▶ _Stored items from a collection_:
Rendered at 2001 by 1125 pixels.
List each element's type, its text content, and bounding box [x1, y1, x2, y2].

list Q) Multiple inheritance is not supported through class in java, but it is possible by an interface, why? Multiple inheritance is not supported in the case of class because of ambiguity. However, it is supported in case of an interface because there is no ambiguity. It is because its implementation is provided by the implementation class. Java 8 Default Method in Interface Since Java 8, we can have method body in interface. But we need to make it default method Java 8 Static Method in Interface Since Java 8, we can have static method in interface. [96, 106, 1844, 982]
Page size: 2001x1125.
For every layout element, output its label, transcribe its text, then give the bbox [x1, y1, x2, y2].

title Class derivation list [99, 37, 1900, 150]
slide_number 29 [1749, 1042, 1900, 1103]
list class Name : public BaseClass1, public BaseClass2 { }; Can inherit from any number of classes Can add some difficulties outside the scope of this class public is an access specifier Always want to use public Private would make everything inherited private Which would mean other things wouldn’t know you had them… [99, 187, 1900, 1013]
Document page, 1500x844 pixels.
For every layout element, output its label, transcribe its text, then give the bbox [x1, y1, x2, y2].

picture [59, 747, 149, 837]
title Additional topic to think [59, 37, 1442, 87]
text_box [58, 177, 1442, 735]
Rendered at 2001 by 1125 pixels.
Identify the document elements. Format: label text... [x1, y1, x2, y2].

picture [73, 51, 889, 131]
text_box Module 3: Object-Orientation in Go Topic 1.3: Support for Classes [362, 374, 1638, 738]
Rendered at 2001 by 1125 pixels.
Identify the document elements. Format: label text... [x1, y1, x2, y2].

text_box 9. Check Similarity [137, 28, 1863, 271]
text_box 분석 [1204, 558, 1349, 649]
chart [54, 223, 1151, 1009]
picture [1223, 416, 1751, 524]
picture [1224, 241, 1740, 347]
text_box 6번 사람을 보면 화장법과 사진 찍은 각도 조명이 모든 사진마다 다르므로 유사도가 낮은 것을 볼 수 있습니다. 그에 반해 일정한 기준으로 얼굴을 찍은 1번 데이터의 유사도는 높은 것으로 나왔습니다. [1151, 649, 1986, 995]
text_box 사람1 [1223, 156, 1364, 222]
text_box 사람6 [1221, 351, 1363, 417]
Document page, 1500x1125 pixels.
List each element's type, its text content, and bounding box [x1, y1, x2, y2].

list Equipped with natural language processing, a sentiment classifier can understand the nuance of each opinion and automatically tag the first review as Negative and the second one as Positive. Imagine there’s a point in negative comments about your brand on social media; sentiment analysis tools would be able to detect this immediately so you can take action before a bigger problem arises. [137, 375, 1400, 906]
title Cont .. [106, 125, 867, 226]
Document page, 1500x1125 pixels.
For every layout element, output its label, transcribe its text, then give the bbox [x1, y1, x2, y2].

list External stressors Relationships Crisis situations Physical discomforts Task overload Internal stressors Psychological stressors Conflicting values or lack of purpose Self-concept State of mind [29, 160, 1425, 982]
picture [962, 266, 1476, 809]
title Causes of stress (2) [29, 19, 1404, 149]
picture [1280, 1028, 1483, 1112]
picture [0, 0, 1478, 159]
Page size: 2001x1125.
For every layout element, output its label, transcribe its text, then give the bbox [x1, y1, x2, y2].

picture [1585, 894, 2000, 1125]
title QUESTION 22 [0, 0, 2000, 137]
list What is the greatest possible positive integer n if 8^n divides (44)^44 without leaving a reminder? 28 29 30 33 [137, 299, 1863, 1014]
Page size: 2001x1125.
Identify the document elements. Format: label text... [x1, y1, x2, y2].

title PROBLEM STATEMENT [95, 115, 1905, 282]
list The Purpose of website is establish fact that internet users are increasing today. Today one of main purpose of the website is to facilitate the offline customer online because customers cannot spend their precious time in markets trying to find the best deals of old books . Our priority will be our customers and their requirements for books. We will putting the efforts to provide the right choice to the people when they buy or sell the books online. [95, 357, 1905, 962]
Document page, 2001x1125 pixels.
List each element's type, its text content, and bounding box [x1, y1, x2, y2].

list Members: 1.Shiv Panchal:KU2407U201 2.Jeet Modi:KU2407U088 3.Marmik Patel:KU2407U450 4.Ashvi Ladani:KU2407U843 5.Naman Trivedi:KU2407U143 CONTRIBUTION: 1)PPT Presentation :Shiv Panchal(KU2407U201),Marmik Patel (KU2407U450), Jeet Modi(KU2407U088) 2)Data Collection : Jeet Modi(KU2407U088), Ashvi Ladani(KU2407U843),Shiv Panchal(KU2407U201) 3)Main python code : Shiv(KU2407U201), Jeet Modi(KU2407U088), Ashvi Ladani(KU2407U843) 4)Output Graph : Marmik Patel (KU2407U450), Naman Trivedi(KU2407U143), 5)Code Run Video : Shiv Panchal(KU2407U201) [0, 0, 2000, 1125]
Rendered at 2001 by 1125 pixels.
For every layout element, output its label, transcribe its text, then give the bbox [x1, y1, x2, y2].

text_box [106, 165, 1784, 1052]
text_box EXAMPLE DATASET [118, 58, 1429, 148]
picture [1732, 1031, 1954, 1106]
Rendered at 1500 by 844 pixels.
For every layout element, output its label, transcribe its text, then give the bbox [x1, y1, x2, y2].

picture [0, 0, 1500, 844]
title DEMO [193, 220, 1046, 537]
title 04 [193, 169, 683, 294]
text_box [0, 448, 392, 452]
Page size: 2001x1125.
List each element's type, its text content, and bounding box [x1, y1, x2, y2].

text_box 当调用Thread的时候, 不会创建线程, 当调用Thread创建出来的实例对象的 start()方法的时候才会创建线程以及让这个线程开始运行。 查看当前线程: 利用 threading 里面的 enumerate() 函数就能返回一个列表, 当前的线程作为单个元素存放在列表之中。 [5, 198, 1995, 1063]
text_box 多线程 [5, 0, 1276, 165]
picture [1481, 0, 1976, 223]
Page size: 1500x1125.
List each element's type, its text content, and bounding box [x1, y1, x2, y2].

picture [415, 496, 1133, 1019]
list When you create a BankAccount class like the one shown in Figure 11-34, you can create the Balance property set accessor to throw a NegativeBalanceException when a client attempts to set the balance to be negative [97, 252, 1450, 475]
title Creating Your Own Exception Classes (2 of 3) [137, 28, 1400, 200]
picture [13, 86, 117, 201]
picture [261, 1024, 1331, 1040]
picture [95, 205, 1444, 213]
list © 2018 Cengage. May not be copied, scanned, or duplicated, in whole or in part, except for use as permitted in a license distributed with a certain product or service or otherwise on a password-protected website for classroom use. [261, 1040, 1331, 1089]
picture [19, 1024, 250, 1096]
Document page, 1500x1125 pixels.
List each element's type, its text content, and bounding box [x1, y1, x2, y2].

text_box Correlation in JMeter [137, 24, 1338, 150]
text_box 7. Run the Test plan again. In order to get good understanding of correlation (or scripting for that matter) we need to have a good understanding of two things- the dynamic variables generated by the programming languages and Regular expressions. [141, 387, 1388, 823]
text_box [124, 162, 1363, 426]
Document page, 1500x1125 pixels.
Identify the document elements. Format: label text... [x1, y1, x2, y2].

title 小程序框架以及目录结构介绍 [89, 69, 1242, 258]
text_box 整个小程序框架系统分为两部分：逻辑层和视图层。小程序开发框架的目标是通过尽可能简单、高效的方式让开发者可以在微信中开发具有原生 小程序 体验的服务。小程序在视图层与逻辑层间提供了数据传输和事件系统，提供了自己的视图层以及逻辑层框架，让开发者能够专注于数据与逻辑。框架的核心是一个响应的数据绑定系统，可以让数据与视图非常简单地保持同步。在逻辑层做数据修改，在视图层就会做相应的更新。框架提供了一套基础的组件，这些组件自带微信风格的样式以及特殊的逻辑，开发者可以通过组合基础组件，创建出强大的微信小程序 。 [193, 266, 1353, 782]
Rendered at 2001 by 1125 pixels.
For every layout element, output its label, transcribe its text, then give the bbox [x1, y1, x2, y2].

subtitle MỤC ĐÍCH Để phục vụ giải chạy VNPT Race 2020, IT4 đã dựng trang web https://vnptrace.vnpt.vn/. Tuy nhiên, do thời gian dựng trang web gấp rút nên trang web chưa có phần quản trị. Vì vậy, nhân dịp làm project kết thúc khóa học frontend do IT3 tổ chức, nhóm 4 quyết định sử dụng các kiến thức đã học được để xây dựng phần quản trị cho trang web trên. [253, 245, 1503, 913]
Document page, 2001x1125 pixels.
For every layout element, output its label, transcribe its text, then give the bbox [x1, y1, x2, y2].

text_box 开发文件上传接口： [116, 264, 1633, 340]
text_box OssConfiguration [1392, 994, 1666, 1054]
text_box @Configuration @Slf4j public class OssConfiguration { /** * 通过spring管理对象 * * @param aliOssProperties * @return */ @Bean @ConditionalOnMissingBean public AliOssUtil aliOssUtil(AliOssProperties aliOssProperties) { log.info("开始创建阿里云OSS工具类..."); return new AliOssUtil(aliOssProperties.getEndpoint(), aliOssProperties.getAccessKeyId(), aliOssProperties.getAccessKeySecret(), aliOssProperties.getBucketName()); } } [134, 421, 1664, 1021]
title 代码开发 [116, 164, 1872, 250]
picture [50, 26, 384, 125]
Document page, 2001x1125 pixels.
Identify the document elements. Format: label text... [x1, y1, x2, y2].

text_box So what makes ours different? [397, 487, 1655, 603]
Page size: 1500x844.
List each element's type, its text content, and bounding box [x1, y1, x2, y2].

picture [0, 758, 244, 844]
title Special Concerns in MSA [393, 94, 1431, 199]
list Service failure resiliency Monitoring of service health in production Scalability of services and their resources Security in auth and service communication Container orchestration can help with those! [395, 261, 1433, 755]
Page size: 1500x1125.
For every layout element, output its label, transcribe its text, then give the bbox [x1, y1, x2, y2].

▶ _EXERCISE AIM_:
With the line containing "Page size: 1500x844." as the first, output each line through the final line of the entries above, exactly.

▶ _RESPONSE TO THE TASK_:
Page size: 1500x844.
List each element's type, its text content, and bounding box [x1, y1, x2, y2].

picture [0, 758, 244, 844]
title Special Concerns in MSA [393, 94, 1431, 199]
list Service failure resiliency Monitoring of service health in production Scalability of services and their resources Security in auth and service communication Container orchestration can help with those! [395, 261, 1433, 755]
Page size: 1500x1125.
For every layout element, output its label, transcribe its text, then give the bbox [x1, y1, x2, y2].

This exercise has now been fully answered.